O advogado especialista em propriedade intelectual e mestre em Direito pela Universidade de São Paulo (USP), Lucas Balconi, diz que, para as pessoas, de maneira geral, a IA possibilita ter acesso a novas formas de produção de conteúdo audiovisual. Em contrapartida, há um impacto negativo no mercado de trabalho para profissionais criativos.
“Se, antes, era necessário pagar criadores e técnicos para desenvolver um design, melhorar uma edição, trabalhar numa pós-produção, hoje, é possível fazer tudo isso através de plataformas de IA generativa”, argumenta.
Para falar sobre “Economia Criativa e Direito: desafios na era da inteligência artificial”, a docente, pesquisadora e coordenadora do Laboratório de Inovação Jurídica da PUC-PR Câmpus Londrina, Patricia Eliane da Rosa Sardeto, trouxe para o debate os reflexos das inovações tecnológicas na área jurídica e como os profissionais do Direito podem apoiar o setor de economia criativa, especialmente nas questões relacionadas a direitos autorais e propriedade intelectual.
“A gente vislumbra, especialmente por conta da inteligência artificial, a necessidade de um debate amplo e de profissionais que possam atuar nessa área também.

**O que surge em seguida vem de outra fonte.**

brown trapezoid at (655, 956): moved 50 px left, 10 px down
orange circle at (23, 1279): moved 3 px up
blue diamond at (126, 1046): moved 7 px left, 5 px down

Além da regulação, a própria Lei de Direitos Autorais, que é de 1998, talvez precise ser atualizada”, pontua a professora.
Setor deve movimentar R$ 24 mi, em Londrina
O audiovisual é apenas uma, e talvez a mais conhecida, entre as categorias enquadradas no setor de economia criativa, que também abrange as empresas de Tecnologia da Informação e Comunicação (TIC), artesanato, moda, publicidade, editorial, artes cênicas, artes visuais, arquitetura, design e música. Mas, para se ter uma ideia, apenas o mercado de audiovisual deve movimentar, entre 2024 e parte de 2025, cerca de R$ 24 milhões, um volume de recursos considerado histórico para Londrina.

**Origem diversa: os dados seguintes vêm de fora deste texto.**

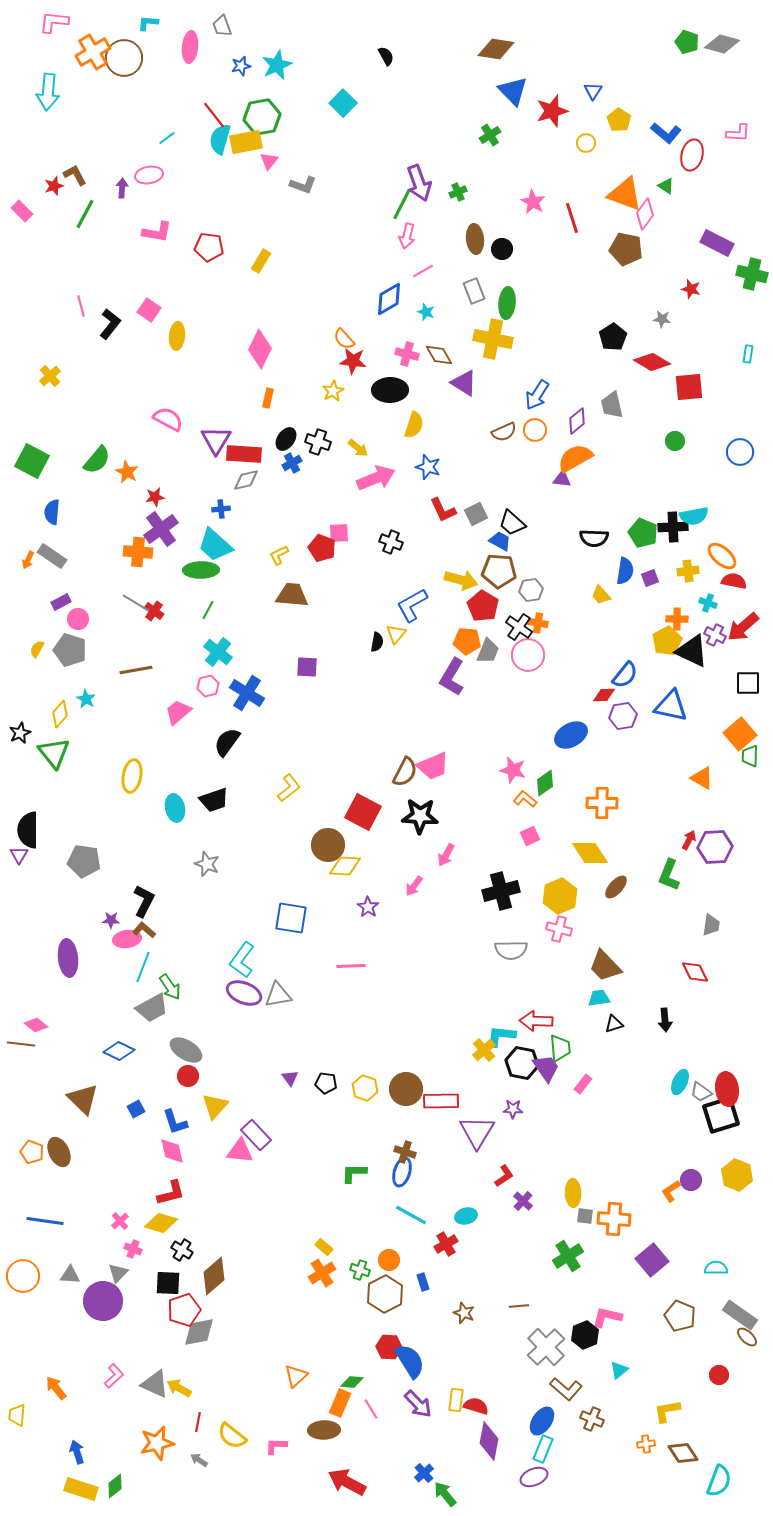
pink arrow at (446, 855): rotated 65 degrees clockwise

Os números são de um levantamento realizado pelo LAVi, a Governança do setor de Audiovisual de Londrina, que levam em conta a captação de dinheiro do Fundo Setorial do Audiovisual (FSA), da Lei Paulo Gustavo (LPG), do Programa Municipal de Incentivo à Cultura (Promic) e também da Política Nacional Aldir Blanc (PNAB). O presidente do LAVi, Eddie Mansan, lembra que a cidade possui um catálogo de bens e produtos audiovisuais que estão no circuito nacional e internacional.
Segundo Mansan, o primeiro E-Cria teve como objetivo, além de promover discussões relevantes para o setor, fazer conexões entre empresários, investidores e entidades. Ele lembra que a cultura tem uma dimensão econômica, social e simbólica, que impacta positivamente em outros setores produtivos.
“É um momento de a gente se colocar, se reafirmar, conversar com o empresariado e destacar esse potencial de negócio inovador que a cultura traz aqui para Londrina”, ressalta.
A consultora do Sebrae/PR, Leda Terabe, destaca a importância do evento para fomentar o debate sobre o setor, que é bastante abrangente. Ela destaca que, só no mercado audiovisual, são cerca de 4 mil empresas em Londrina, a maioria de pequeno porte. O E-Cria trouxe para discussão temas relevantes para os profissionais da área, pautados na inovação, que passaram pelos desafios impostos pela era da IA, mas também pelas maneiras de captar recursos e gerar riqueza para a região, pelo universo dos games e da animação.
“A criatividade vai ser o diferencial daqui para frente, para a sustentabilidade de qualquer cidade ou ambiente quando pensamos em desenvolvimento”, revela Leda.
A programação também contemplou uma rodada de negócios, com foco em networking, que contou com a participação de 70 pessoas, entre produtores de audiovisual, roteiristas, designers, editores, representantes da música e da dança. O objetivo foi favorecer conexões, troca de experiências e oportunidades de parcerias.
Realização
O E-Cria foi realizado pelo LAVi, PUC-PR Câmpus Londrina e Sebrae/PR, com o apoio da Agência Araucária de Ciência, Tecnologia e Inovação do Paraná, Governo do Estado do Paraná, Espaço Villa Rica e Ecossistema de Inovação Estação 43.